In his first editorial for the Gazette, Casey noted, “It’s here where the Gazette is the audience, cheerleader, critic and town crier, the place to look for pats on the back and to find shoulders to cry on, the chronicler of everything from duplicate bridge scores to acts of heroism.
“Putting all of this in ink onto paper — and in bits and bytes onto sequimgazette.com — is an exhilarating, humbling, frightening, heart-rending, heart-warming and rib-tickling job.”
Brown Maloney, former owner of the Sequim Gazette, said Casey offered a trusted voice when it came to community news.
“Jim was a news guy from an era when real news mattered,” Maloney said.
“When he got fired up about something he could write a good editorial.
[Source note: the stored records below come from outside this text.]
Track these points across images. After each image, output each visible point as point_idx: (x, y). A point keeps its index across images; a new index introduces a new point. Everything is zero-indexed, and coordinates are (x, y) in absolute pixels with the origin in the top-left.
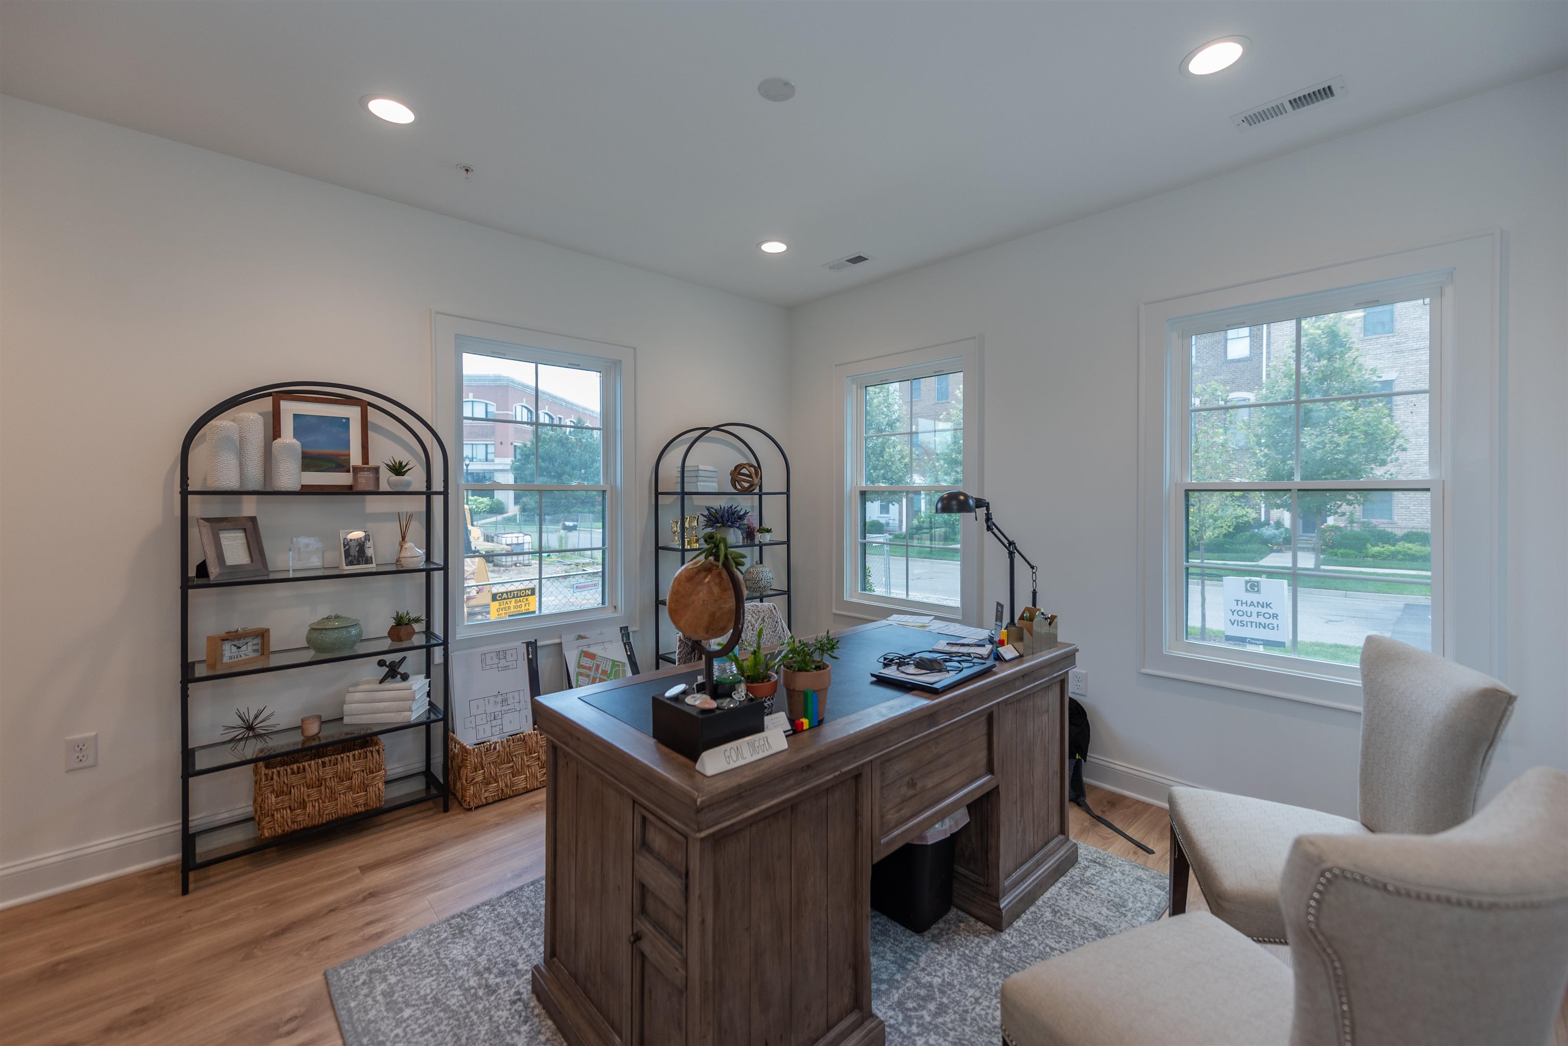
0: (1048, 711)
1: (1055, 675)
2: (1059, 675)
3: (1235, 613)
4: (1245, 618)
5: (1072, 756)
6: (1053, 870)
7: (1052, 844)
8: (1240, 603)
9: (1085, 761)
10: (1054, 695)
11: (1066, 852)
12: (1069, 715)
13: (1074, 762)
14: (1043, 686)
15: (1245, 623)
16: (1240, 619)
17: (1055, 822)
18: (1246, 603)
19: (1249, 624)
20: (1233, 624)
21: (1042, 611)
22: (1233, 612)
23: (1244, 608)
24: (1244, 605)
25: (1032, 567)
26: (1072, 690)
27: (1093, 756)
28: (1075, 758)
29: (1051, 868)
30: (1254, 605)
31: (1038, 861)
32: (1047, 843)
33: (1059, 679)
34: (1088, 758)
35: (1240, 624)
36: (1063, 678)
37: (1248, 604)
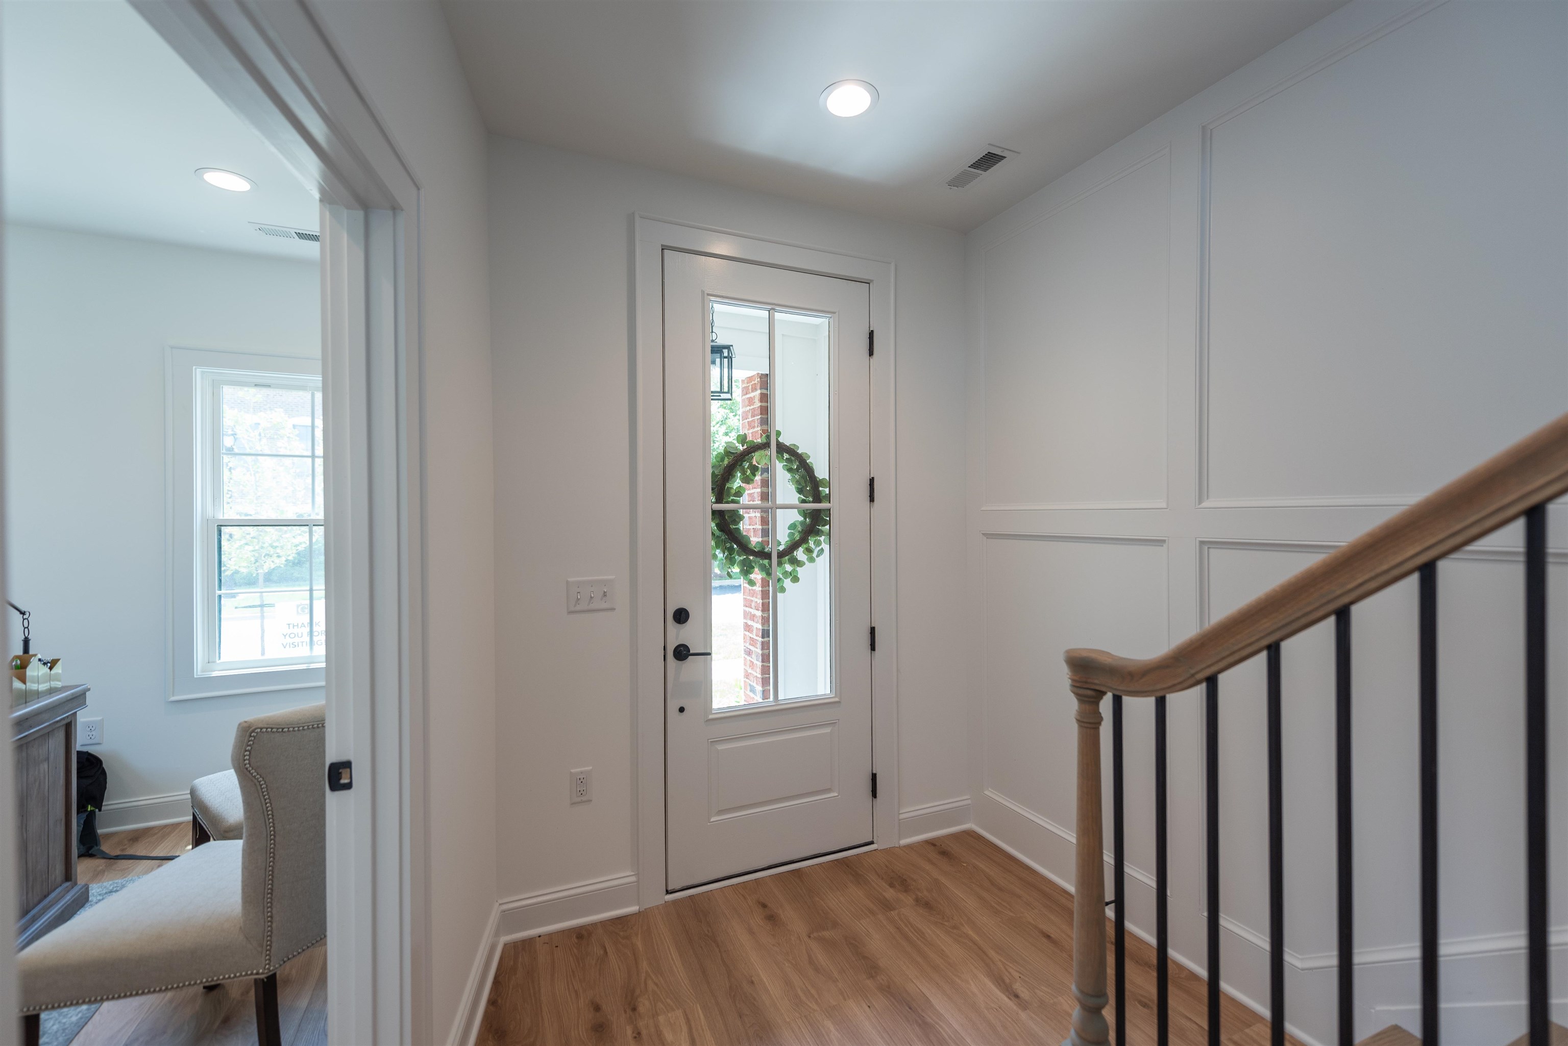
0: (48, 759)
1: (58, 718)
2: (63, 719)
3: (287, 636)
4: (297, 640)
5: (81, 808)
6: (55, 918)
7: (53, 895)
8: (291, 626)
9: (100, 810)
10: (57, 742)
11: (72, 898)
12: (78, 769)
13: (84, 816)
14: (41, 733)
15: (296, 644)
16: (291, 641)
17: (57, 872)
18: (298, 625)
19: (300, 644)
20: (285, 648)
21: (39, 656)
22: (285, 636)
23: (296, 630)
24: (295, 627)
25: (23, 613)
26: (81, 742)
27: (111, 802)
28: (86, 811)
29: (53, 917)
30: (304, 626)
31: (34, 916)
32: (45, 897)
33: (64, 722)
34: (103, 808)
35: (292, 646)
36: (68, 720)
37: (300, 626)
Communites were better with good editorials backed up from trusted news outlets and trusted voices such as Jim Casey’s.”
Casey was also very active in the community, serving as a member of the Olympic Unitarian Universalist Fellowship, Olympic Climate Action and Compassion of Clallam County. After retiring he spent time woodworking, making canes, walking sticks, hiking staffs and pieces of art with driftwood.
Casey is survived by his wife Dana, whom he married on December of 1968 in Chicago. He is also survived by daughter Elisabeth Anne Casey of Corpus Christi, Texas; brother Steve John Casey of Los Angeles, Calif., and sister Sandra Woods of Mississippi, as well as three grandchildren.